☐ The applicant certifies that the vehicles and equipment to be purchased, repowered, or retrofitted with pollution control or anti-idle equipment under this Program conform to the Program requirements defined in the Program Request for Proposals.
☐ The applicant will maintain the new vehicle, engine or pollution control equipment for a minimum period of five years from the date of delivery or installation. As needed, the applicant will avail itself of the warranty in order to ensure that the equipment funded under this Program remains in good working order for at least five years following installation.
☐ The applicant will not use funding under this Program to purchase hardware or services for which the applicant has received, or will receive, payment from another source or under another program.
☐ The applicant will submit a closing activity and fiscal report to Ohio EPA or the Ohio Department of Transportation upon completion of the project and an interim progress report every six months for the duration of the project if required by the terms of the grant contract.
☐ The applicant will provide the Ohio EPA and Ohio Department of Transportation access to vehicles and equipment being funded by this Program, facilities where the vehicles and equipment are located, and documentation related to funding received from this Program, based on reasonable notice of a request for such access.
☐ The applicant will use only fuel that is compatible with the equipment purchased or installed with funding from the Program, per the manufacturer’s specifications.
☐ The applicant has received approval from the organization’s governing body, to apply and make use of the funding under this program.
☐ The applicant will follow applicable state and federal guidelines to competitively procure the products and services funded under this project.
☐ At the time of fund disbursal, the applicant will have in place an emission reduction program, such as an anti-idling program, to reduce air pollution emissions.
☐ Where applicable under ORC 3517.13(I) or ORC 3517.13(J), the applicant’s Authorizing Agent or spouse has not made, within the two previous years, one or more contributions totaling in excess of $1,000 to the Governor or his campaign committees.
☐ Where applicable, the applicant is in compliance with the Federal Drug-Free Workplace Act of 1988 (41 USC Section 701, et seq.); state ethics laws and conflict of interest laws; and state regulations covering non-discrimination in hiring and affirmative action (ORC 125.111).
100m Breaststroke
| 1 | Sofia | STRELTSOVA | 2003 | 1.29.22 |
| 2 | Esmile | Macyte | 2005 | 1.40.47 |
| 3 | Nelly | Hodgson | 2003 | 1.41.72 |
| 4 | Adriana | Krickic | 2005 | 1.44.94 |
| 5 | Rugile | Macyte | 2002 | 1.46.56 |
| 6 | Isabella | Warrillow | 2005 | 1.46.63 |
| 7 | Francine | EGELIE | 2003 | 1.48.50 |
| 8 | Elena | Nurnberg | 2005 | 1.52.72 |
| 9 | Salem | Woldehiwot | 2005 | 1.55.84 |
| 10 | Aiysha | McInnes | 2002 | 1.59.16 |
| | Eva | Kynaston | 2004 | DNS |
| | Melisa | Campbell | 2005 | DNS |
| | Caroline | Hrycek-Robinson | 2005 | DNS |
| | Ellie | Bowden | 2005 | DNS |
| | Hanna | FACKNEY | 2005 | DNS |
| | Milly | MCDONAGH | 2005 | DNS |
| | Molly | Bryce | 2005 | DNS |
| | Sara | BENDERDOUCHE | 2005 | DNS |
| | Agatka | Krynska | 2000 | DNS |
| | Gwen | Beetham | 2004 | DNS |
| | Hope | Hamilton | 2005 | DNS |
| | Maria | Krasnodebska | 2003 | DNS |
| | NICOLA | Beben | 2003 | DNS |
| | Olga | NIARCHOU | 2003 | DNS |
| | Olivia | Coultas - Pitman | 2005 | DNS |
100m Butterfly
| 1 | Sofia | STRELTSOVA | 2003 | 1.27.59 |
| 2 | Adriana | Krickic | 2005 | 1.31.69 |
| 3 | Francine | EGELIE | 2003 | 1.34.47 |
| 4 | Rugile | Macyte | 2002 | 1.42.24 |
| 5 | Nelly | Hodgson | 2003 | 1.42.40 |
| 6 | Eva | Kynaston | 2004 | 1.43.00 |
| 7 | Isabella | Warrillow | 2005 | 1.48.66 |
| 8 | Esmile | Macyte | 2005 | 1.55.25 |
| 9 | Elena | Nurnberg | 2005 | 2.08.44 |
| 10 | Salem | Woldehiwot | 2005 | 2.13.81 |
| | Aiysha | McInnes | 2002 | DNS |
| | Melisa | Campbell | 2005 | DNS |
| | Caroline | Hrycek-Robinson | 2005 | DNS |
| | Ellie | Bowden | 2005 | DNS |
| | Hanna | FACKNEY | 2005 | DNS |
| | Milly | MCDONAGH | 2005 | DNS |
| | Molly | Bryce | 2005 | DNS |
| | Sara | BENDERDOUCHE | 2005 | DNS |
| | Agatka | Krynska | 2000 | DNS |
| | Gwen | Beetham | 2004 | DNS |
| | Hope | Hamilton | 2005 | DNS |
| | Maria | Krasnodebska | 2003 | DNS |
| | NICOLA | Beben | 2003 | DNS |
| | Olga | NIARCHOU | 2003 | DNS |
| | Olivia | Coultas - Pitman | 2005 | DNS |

* _EXERCISE GOAL_: What is needed is each line from the records with the word "Salem" in it.

* _TASK RESPONSE_:
| 9 | Salem | Woldehiwot | 2005 | 1.55.84 |
| 10 | Salem | Woldehiwot | 2005 | 2.13.81 |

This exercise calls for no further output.